Separately, Perry also announced loan guarantees of US$3.7bn for the financially strapped Vogtle nuclear reactors.
The plan states the need to maintain baseload generation “that can withstand major fuel supply disruptions caused by natural and man-made disasters”, citing recent supply stress caused by a harsh winter in 2014, alongside hurricanes such as Harvey and Irma.
Proposals were drawn up as Perry invoked Section 403 of the Department of Energy Organization Act, and any rules included in the final action will go into effect within 30 days after publication.
However, concerns have been raised in Financial Times about the legality of the regulations, both over their substance and the timescale demanded.
The potential impact upon competition was also questioned by Travis Kavulla, the Republican vice-chairman of the utility regulator for Montana, told the newspaper that Perry was proposing to move US power markets from competition to a “command and control” system. He said: “This way, they will be predetermining through industrial policy who stays in the market and who goes out.”
But president and CEO of the American Coalition for Clean Coal Energy Paul Bailey welcomed Perry’s announcement. “We look forward to working with FERC and grid operators to quickly adopt long overdue market reforms that value the coal fleet,” he said.
Miles Farmer, a lawyer for the Natural Resources Defence Council, an environmental group, said the plan was “outrageous”, “poorly thought out”, and would lead to higher energy bills and more pollution.
“Coal power plants … are one of the largest sources of greenhouse gases causing climate change. Coal plants also cause an array of other problems, such as acid rain and asthma,” he added.
The proposals follow a Department of Energy report released in August, which looked into whether the US grid can handle the retirement of ageing coal-fired and nuclear power plants. It stated that the main cause of plants closing was that they were being priced out of the market by an abundance of cheap natural gas pumped from fracking projects. Secondary causes included the rise of wind and solar power, alongside government regulations and stagnant electricity demand.
As stated in Perry’s letter, 531 coal-fired units with a capacity of 59 GW closed between 2002–2016, with another 12.7 GW to retire by 2020. Nuclear generators announced the retirement of 4.7 GW of capacity between 2002–2016, with a further 7.2 GW announced since 2016.
Also on Friday, Perry stated that the US energy department would provide US$3.7bn in loan guarantees to further support the construction of two nuclear reactors at the Alvin W. Vogtle generating plant. Costs for the reactors have soared above US$25bn amid construction delays, caused in part by the bankruptcy of contractor Westinghouse Electric.

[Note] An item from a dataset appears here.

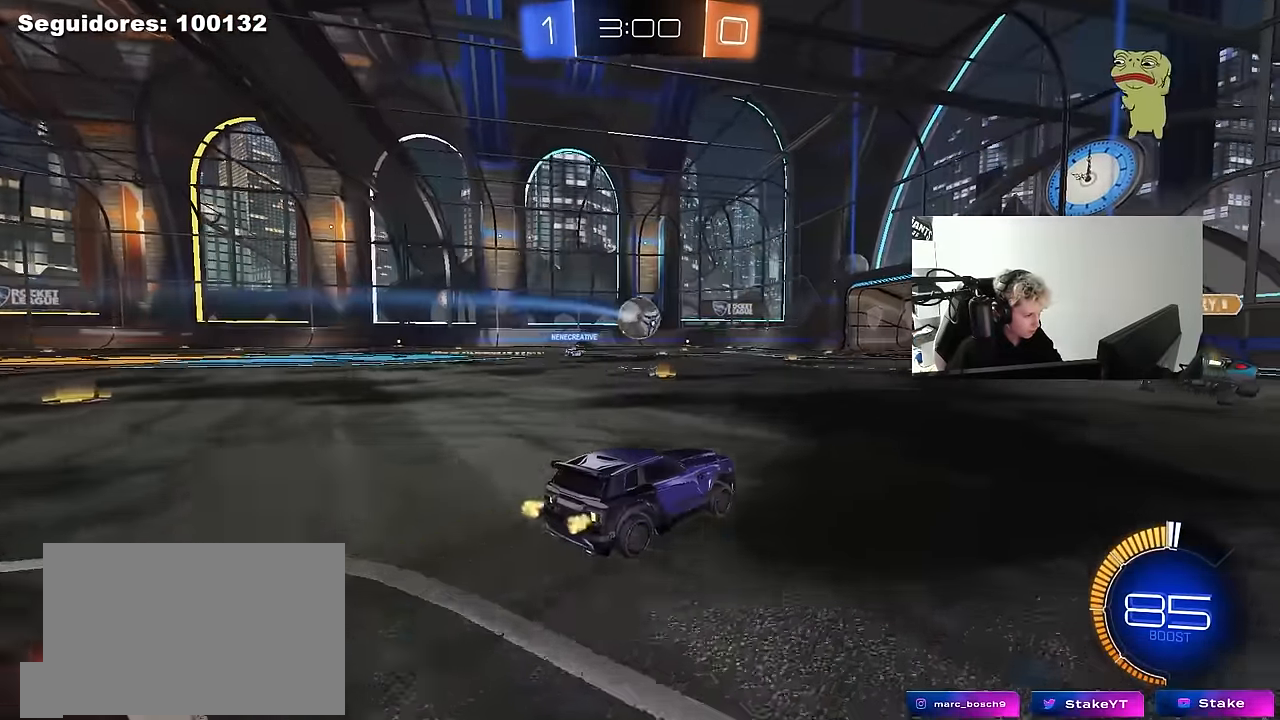
{"keys": ["a", "w"], "mouse": [], "mouse_move": "still", "events": [[50, "d", "down"], [283, "d", "up"], [417, "a", "down"]]}
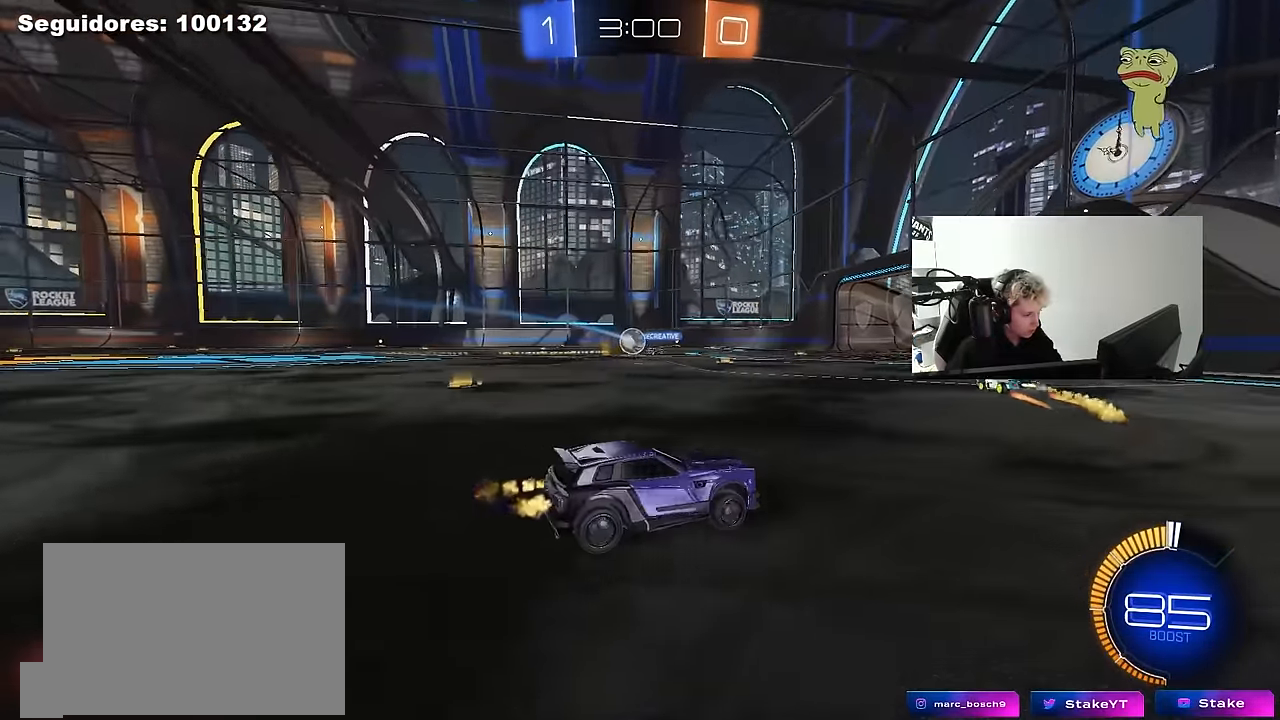
{"keys": ["w"], "mouse": [], "mouse_move": "still", "events": [[383, "a", "up"]]}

The conditional guarantees were made to Vogtle owners Georgia Power (US$1.67bn), Oglethorpe Power Corporation (US$1.6bn), and to three subsidiaries of Municipal Electric Authority of Georgia (US$415m). This aid follows President Donald Trump’s administration’s suggestion of ending the loan guarantee program, which has suffered criticism after backing US$500m to failed solar panel maker Solyndra.
Perry said: “I believe the future of nuclear energy in the United States is bright and look forward to expanding American leadership in innovative nuclear technologies.”
Maria Korsnick, president and chief executive officer of the Nuclear Energy Institute, praised the support as being a foresighted investment in America’s future. “The twin reactors being built there are the only advanced reactors currently being built in the US and their completion is absolutely critical to help maintain American leadership in nuclear technology,” she said.